Directed by Roland Emmerich
Starring: John Cusack, Amanda Peet, Oliver Platt
Rated PG-13 for intense disaster sequences and some language
2 hr., 38 min.

Lets face it: Roland Emmerich is no auteur. It’s even a stretch to call him a director. He’s more like Hollywood’s resident disaster film coordinator, specializing in the most mass-produced, special-effects-laden drivel that thrives on shock and awe, and operates on only the grandest and most banal scale.

Peruse his résumé and you’ll see such over-stuffed action flicks as 10,000 BC, The Day After Tomorrow, Godzilla, Stargate and (the admittedly landmark) Independence Day. Yes, the stuff sells, and sometimes these popcorn films are more than mildly entertaining. Disaster can always be made universally appealing — especially if it’s your city that’s being blown up. In an Emmerich thrill-ride, watching recognizable landmarks go up in flames, sink into the ocean or be torn apart by earthquakes, lava or an errant oil tanker is always a curiously exhilarating, yet ultimately mind-numbing, proposition.

There’s one big problem with his work: he’s blown up the world so many times that he’s completely forgotten what characters feel when they witness the complete and total destruction of home, friends and — you know — the world.  There’s no effort on his part to inject any of these hundreds of doomsday scenarios with a semblance of real (or even serviceable) emotion. Emmerich, it seems, is too busy finding new ways to make the White House explode (which he does yet again in his latest film).

2012 is a truly bizarre, and at times fascinating, production — for all the wrong reasons. That the Mayans supposedly predicted this impending catastrophe thousands of years ago only provides a thin conspiratorial veneer that the infamous director uses to string together standard-issue disaster conventions. By standard, I mean generic; and by generic, I’m referring to the casting of John Cusack, only the newest in a long line of bland, everyman B+ list actors that Emmerich has employed to anchor his films. (Other previous notables include Dennis Quaid, Matthew Broderick and Kurt Russell.)

Cusack completely phones in his performance as the divorced father trying to make amends with his estranged kids by taking them camping for the weekend. (Why, again, is this the blueprint for all disaster movies?) Somehow, Cusack finds a way to make the Tom Cruise working-man shtick in War of the Worlds seem Oscar-worthy, even courageous, in comparison; though, luckily, there aren’t many lines for him to monotonously read before the chaos comes. And you’ll know when it starts: it’ll hit you like a wildly careening (and airborne) bullet train. Literally.
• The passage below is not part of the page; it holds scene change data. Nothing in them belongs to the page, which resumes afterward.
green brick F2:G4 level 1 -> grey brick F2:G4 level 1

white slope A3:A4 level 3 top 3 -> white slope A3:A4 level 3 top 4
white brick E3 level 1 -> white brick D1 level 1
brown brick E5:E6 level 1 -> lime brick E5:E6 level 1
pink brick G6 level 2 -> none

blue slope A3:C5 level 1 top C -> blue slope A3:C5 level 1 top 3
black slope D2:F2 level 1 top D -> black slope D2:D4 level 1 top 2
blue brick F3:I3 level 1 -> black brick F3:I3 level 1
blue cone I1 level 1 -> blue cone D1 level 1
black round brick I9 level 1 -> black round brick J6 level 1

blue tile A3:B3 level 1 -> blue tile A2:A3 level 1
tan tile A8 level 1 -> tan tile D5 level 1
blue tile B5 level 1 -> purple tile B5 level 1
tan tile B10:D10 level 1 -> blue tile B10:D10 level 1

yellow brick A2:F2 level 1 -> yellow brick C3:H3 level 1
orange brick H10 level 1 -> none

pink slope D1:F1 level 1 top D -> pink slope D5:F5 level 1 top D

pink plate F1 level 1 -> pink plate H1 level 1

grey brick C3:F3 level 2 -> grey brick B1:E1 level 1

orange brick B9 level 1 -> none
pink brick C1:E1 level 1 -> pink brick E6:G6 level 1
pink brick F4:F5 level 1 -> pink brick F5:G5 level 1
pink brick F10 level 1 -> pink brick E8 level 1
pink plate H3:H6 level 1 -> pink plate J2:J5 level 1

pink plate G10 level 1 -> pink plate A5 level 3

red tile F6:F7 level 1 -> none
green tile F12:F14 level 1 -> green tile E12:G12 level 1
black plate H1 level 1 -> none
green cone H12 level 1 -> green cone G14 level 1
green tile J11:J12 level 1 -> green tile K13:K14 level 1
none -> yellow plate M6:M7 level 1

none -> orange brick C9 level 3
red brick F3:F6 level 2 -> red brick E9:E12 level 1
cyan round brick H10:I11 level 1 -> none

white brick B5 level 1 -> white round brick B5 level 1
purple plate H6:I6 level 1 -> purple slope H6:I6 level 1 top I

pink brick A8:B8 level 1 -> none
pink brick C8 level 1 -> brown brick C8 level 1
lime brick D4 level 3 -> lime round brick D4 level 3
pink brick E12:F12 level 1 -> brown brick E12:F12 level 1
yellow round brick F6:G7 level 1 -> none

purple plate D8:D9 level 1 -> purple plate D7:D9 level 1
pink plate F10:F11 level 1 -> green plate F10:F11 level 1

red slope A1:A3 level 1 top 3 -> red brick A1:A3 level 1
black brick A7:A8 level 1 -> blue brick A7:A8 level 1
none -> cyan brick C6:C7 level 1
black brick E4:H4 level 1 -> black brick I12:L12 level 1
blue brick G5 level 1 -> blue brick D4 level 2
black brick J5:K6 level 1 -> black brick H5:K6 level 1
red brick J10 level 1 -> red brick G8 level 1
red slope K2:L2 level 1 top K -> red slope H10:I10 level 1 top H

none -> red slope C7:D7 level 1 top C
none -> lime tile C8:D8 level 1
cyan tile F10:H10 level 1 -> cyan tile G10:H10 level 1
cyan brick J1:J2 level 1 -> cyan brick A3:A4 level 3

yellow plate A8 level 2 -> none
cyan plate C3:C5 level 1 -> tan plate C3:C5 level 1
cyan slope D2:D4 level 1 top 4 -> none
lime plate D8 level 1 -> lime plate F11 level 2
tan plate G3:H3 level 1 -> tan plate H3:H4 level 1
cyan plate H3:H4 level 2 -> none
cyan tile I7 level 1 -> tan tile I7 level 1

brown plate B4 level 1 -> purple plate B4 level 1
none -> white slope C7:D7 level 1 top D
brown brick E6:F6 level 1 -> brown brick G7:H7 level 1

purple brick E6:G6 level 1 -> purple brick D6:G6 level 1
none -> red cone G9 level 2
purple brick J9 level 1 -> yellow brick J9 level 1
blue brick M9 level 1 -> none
There are some benefits to having blown up the world as many times as Emmerich has: you get to know how to do it in more preposterous ways.  Give a hand to the director. He does have a deft touch for the little details of Armageddon. I can only imagine how geeked the special effects guys were to have full rein over dreaming up preposterous ways to destroy things.

The result is equivalent to cobbling together all the money-shots from Titanic, Armageddon, The Day After Tomorrow and The Da Vinci Code to provide one giant, almost three-hour, jaw-dropping fiasco. Thousands of passengers fall to their deaths from the ceilings of luxury cruise ships, freeways collapse on gridlocked cars in Southern California, and Vatican City monoliths disintegrate on the heads of kneeling priests and huddled masses. Powerful stuff, and not even the half of what gets blown up, swept away or swallowed alive in devastation of biblical proportions.

But don’t worry; John Cusack and his family get away. Not that you’ll care. Destruction, not salvation, was the main draw anyway.